▶ Excerpt to read
The alert concerned was simply a transmission on a frequency of 121.5 MHz, one of the internationally recognised distress frequencies. Devices called Emergency Position-Indicating Rescue Beacons (EPIRBs) use this, and other frequencies (406.1 MHz for civil and 243.0 MHz for military emergencies) to alert an international network of Search and Rescue satellites (SAR-SATs) when a vessel is in distress. The various satellites which monitor this frequency can pin-point to within an accuracy of about 20km, the location of any transmission, over an area comprising about 60% of the surface of the earth. The unintentional radiation from the set-top box would therefore have triggered the satellites (which believed it was a distress beacon) to alert ground stations to the signal. The fact that the set-top box concerned was located in Plymouth, a busy naval town as opposed to in the middle of the English countryside would have further alarmed the coastguard (as boats in distress surrounded by miles of farmland would be rather suspicious).
The story continues to say that officials tracked down the source of the interference and knocked, antennas in hand, on the door of the poor unsuspecting lady whose box was at fault. She clearly thought she had been tracked down for television licence evasion, though why she would think this if she had a licence is rather confusing. Obviously the signals were strong enough to merit intervention from the authorities, who took the action of tracking and closing down the problem rather than allowing it to continue.
Two things are surprising about this story. Firstly, the fact that the transmissions from the set-top box were strong enough to raise the alert with the satellite network. EPIRBs operating on 121.5 MHz typically use a power of 50mW or more. The malfunction of the set-top box must have caused some device within the box to oscillate and these oscillations were then radiated back through the TV antenna or the down-lead. To get a 50mW signal in such circumstances, however, is pretty good going. Even a well designed VHF oscillator would struggle to provide a stable 50mW of power on a fixed frequency without drifting as the oscillator got warmer or cooler. And given the poor performance of the antenna at these frequencies, it is likely that the power generated by the set-top box would need to be significantly more than this. It is no surprise that a ground-based search was also able to track down the signal! It is worrying in many ways that this is the case. Had the transmission been on a different frequency (for example 121.9 MHz) it would have interfered with air-traffic control (in this case at Heathrow airport). Such events do regularly occur, however there are no satellites that can pin-point the location of the transmission and many go unchecked.

▶ Work item
Please reproduce the stretch of the set-top box text from "The story continues" through "it to continue.". Rely on the set-top box text alone.

▶ Supplied information
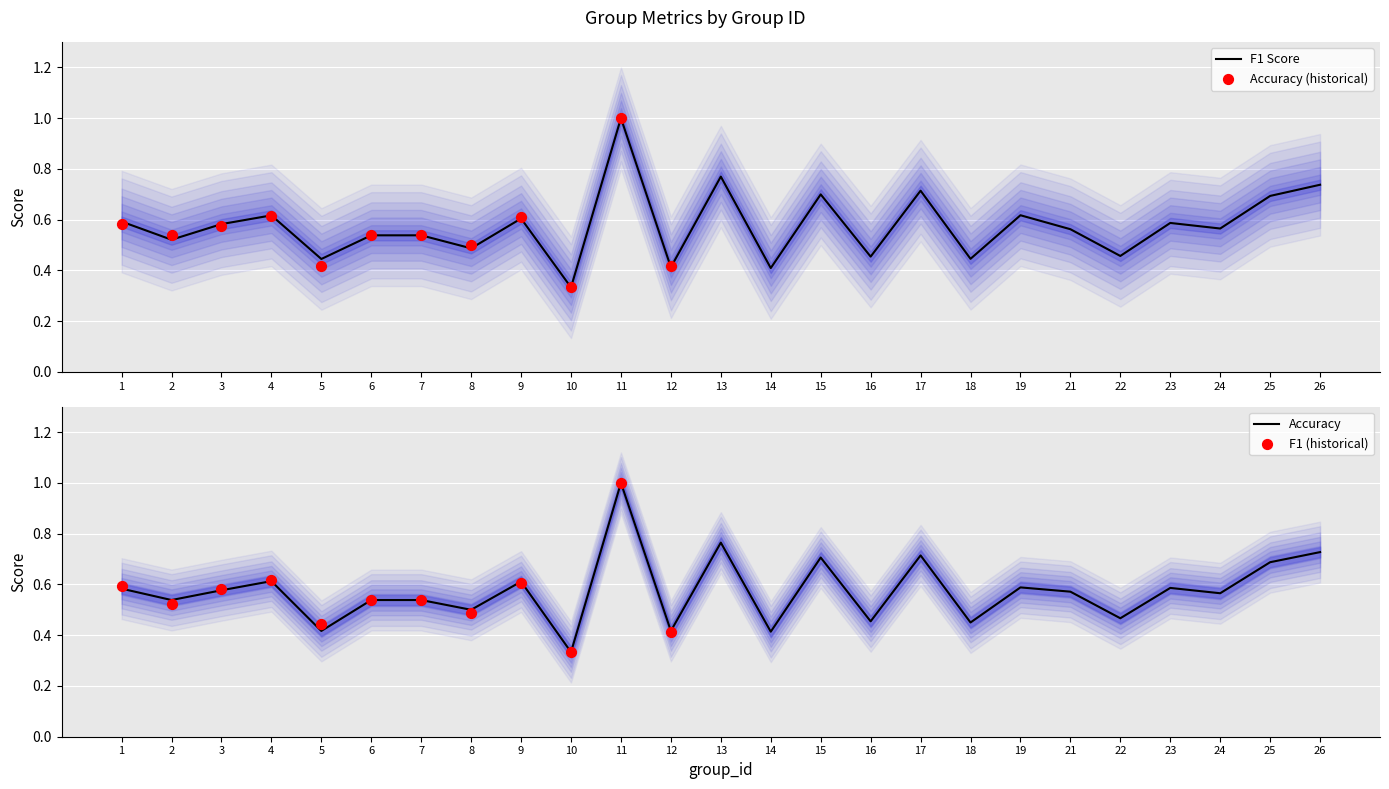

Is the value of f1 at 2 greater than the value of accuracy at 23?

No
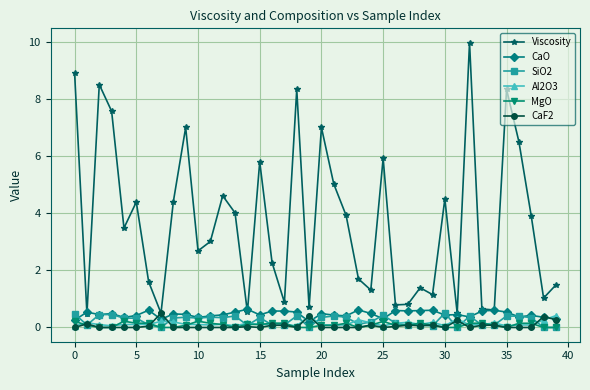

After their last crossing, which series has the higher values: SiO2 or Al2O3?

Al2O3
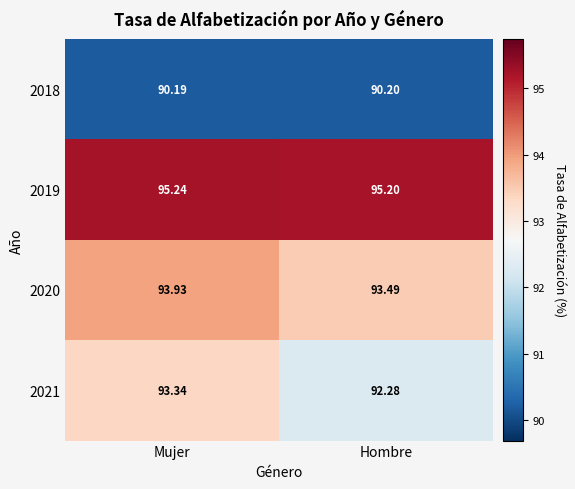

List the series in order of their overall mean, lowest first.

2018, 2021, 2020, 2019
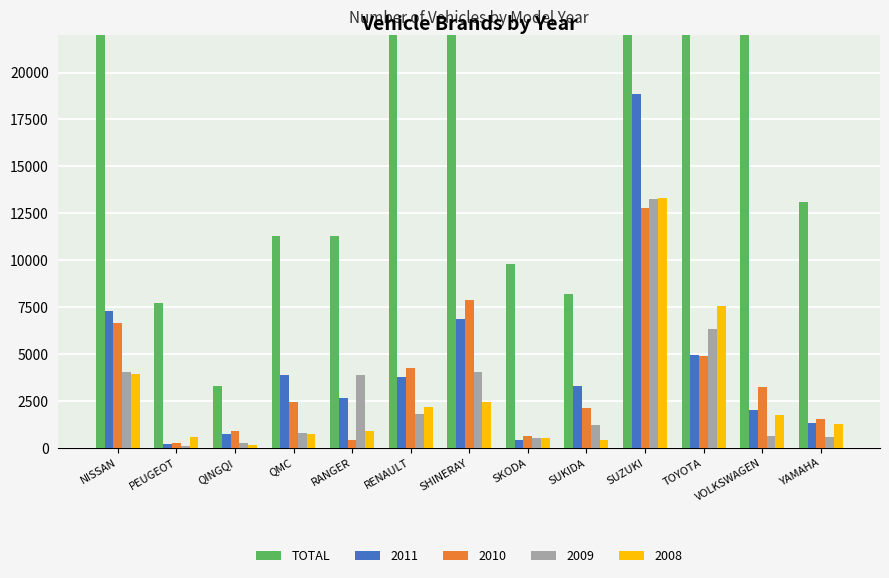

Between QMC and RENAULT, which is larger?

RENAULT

--

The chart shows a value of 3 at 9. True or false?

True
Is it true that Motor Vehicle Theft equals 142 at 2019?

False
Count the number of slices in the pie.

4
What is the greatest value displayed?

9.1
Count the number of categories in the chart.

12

* * *

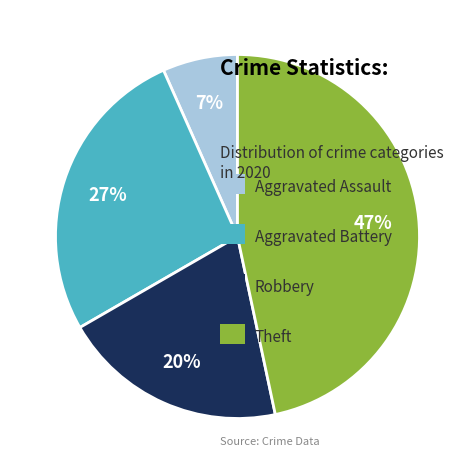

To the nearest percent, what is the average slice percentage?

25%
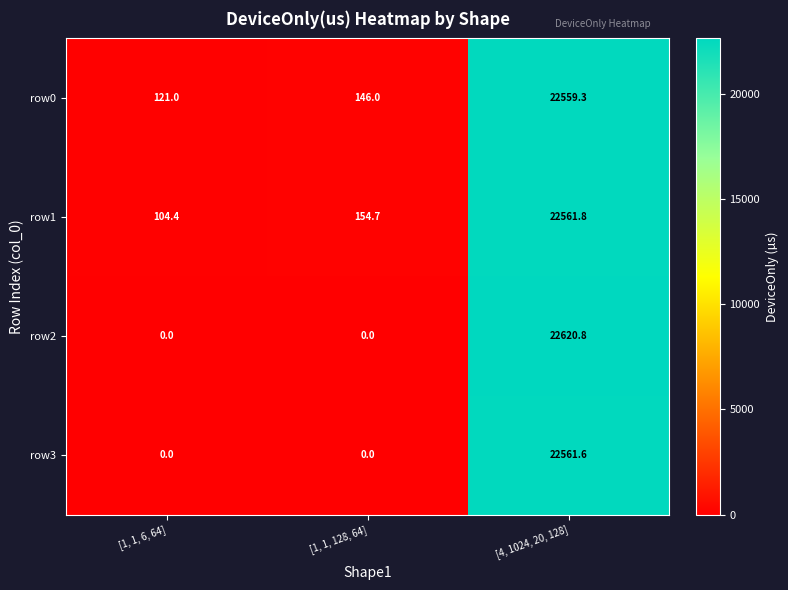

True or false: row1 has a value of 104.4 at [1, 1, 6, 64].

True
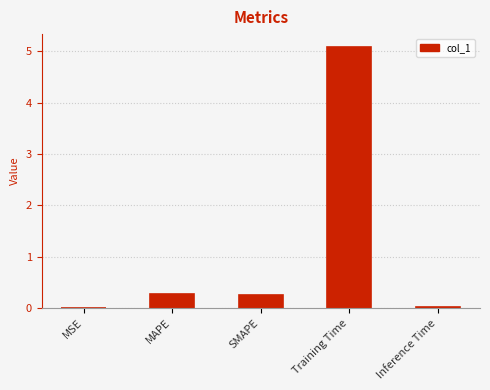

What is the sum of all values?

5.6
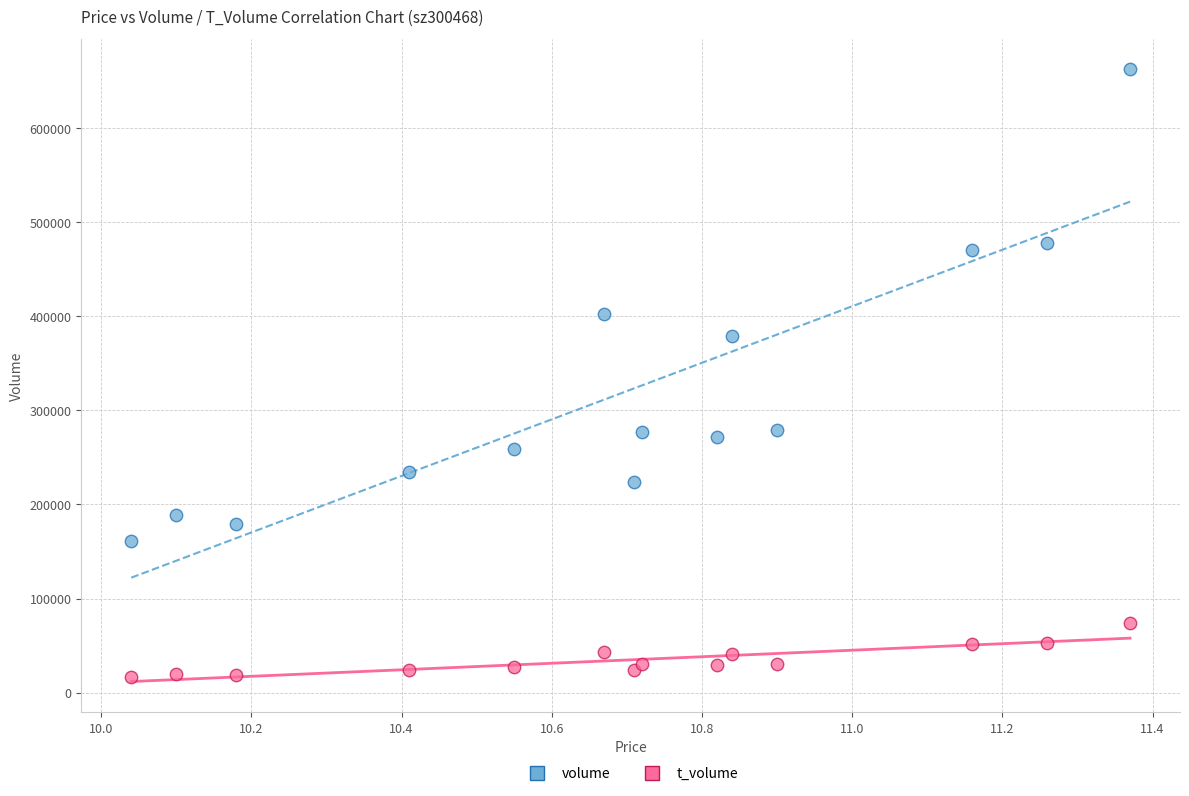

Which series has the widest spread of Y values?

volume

▶ Solution to the exercise
The story continues to say that officials tracked down the source of the interference and knocked, antennas in hand, on the door of the poor unsuspecting lady whose box was at fault. She clearly thought she had been tracked down for television licence evasion, though why she would think this if she had a licence is rather confusing. Obviously the signals were strong enough to merit intervention from the authorities, who took the action of tracking and closing down the problem rather than allowing it to continue.